I tried this in a hex editor that can calculate checksums. I copied the whole img files and stored it in a new file and let the hex editor calculate the Checksum-32 of it. It was the same as "Unk1".

"type-3" directorys have no checksum (one byte with 0x00).

Now I go for the second unknown value.

edit: I don't know if this is important, but the second value seems alwys to be dividable by 8 (I picked some random ones). I tried this because I thought that this could also be a number of bytes or bits.
But it could just be random.
Another idea was, that Unk2 is not a 32bit value, but maybe 4 single bytes or two words or a [byte word byte] sequence. But I could not refer any value of these 4 bytes to any property of the img file.

Maybe I'll put a new version of the dump.py up, when it's tested enough with the new results (renaming, removing the prevstring part, these small things). But I am testing everything in my Delphi application (what is mainly a copy of large parts of the Python script), that's why I almost never touched the script for testings until now.

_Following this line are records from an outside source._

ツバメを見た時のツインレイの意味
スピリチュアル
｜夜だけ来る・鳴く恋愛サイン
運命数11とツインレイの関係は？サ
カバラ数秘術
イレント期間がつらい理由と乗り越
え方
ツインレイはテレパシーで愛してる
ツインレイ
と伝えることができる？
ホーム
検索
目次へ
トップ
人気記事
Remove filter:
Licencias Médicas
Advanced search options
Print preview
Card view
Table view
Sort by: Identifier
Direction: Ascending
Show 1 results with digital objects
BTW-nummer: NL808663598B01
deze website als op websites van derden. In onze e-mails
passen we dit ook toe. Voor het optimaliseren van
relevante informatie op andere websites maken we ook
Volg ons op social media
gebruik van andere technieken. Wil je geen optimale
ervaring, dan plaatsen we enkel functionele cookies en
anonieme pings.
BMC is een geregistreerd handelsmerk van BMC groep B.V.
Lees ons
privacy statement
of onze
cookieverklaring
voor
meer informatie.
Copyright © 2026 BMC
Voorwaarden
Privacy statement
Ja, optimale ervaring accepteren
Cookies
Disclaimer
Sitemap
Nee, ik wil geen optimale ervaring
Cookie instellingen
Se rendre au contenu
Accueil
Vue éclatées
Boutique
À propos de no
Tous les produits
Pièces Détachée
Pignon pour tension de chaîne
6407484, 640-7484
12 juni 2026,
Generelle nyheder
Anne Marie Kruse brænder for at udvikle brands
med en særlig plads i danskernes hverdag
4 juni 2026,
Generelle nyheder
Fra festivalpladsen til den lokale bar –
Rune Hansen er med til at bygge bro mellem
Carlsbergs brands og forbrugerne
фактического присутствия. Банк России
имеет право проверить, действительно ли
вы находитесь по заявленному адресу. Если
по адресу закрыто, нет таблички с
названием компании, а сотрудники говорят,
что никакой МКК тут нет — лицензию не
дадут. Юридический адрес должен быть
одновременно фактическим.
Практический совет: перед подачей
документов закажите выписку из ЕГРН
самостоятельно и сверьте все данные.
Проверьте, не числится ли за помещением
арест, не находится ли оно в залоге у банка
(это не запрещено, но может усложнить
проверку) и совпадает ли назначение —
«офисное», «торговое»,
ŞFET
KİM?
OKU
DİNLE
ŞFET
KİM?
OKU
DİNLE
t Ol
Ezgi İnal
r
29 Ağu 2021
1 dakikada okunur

And I'll try to rewrite the whole extract00type from the beginning. Maybe I find a shorter version (shorter = faster and means less bugs possible)

edit2:
Ah.. now I understand what all the prevstring and subsize thing was for. The "link" (extract00typeAt) points to another, already existing file, because it has the same name (but other content). And the subsize reads the size from the name of this file again.
I think with this knowledge I can rewrite all the string functions.

edit3:
So, here's a shorter code for the strings. But I am still not totally happy with that. But at least it's a lot cleaner than before. I tried it on String.wz (what should be the "ultimate" test fpr a string function )

Code: Select all

def extract00typeAt(f, loc, baseOffset):
  pos = f.tell()
  f.seek(loc + baseOffset, 0)
  rU8(f)
  value = extract00type(f)
  f.seek(pos)
  return value

def extract00type(f):
  size = rS8(f)
  if(size == 0):
    return ""

  if(size < 0):
    if(size == -128): size = rS32(f)
    else:             size = -size
    return transStr(f.read(size)) 
  
  if(size > 0):
    if(size == 127): size = rS32(f)
    return transStr16(f.read(size*2))

The size==1 thing isn't needed. If it's Unicode always 2 byte have to be read (what the function does). With the size==1 check the function either does reading two bytes and return the character or does reading the two bytes twice and return the character or the string.
So this could be removed compeltly.
My idea that it could be UTF-8 seemed false, by the way. It seems only to be either ASCII or the Basic Multilingual Plane of Unicode (what HTML uses, too) with the first ~65.000 characters (that also include the Korean Hanguel characters). So this seems fine.

But besides that, I tried also some things with the two unknown bytes directly after the header. But found out nothing until now.
But I can say that it's no 16 bit checksum or something like that, I tried a lot of combinations with that. And then all wz files should have different two bytes (what they don't have).
My idea on that two bytes is, that they are an "internal" version check, so that the client recognizes, if the wz files are the correct ones for the Client version.

edit4:
If someone is interested in the checksum calculation:
the mathematical form goes like that:
Ckecksum = Sum(byte_0..byte_EOF) modulo 2^32

In words: Sum up all bytes, devide that by 2^32 and take the modulo.